=== Entries supplied ===
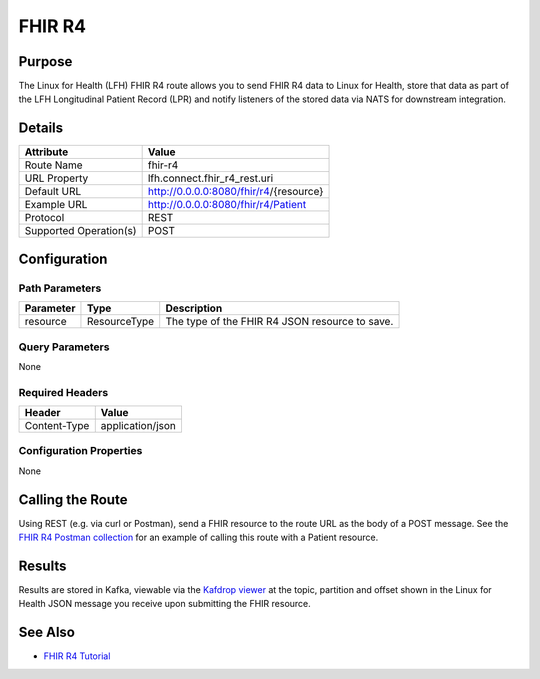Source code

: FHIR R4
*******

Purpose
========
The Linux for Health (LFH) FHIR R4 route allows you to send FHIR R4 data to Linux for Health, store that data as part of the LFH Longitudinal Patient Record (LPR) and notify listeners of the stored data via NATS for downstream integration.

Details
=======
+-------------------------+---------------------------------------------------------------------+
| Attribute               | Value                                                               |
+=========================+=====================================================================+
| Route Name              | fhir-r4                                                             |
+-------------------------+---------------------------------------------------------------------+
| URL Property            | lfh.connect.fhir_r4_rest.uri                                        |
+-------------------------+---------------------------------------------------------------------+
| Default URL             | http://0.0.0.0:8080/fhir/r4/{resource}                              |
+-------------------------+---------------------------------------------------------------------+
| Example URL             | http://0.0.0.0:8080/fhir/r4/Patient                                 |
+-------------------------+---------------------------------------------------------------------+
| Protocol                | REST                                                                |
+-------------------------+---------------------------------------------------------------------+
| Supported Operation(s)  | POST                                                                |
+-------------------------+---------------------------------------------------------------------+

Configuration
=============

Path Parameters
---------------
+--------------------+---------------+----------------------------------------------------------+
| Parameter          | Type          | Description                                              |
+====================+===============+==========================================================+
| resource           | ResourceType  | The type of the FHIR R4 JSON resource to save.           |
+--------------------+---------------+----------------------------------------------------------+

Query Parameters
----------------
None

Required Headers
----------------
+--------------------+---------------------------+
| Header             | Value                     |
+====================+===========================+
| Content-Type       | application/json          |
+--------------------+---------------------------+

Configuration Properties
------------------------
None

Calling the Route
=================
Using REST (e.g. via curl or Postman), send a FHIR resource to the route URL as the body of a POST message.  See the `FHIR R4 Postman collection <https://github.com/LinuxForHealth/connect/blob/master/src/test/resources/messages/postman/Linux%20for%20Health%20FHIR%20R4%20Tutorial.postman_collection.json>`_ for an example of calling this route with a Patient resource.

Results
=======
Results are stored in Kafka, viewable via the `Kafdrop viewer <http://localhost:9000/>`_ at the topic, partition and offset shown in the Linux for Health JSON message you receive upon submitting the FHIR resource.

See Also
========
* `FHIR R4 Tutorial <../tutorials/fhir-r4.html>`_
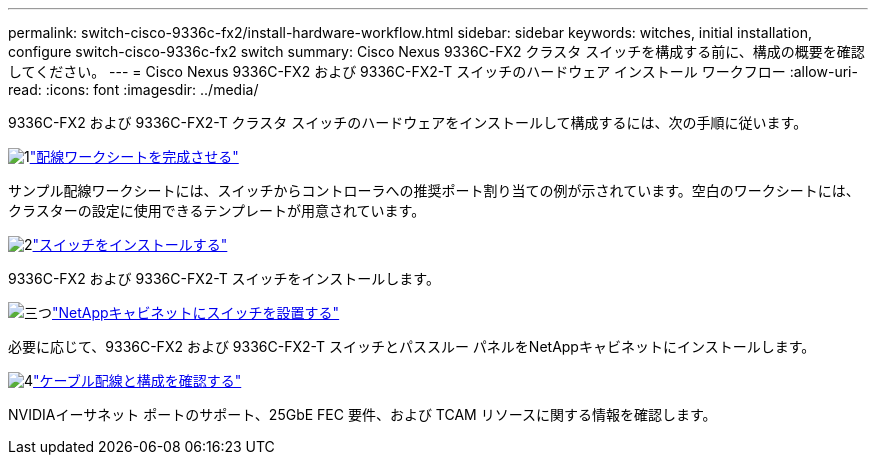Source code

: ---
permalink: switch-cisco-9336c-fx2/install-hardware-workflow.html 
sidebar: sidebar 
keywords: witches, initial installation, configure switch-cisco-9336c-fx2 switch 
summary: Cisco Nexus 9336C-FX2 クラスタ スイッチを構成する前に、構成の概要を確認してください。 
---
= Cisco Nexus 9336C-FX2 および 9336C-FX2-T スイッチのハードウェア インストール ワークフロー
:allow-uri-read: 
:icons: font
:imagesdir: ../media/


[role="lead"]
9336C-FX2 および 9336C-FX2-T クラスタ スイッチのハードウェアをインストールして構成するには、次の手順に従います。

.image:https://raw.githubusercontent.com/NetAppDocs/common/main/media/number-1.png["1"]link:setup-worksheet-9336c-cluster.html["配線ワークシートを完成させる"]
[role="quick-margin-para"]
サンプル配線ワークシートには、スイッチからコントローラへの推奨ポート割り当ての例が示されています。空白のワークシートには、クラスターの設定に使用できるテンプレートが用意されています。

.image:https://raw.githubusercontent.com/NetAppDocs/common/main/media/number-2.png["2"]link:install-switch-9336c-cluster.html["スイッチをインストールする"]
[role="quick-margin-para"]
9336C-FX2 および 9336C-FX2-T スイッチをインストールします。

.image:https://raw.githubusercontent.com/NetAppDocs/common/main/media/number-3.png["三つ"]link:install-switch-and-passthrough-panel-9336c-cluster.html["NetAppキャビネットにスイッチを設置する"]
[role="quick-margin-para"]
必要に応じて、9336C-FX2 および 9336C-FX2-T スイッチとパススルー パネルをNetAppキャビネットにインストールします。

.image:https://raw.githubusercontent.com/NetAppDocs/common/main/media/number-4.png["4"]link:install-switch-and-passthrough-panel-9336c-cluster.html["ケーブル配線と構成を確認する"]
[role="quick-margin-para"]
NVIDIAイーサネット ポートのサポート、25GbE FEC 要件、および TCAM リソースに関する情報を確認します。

=== Aim of the task ===
I would like the number of lines in the material above that contain the string "connect", with no other words in the reply.

=== Your response ===
2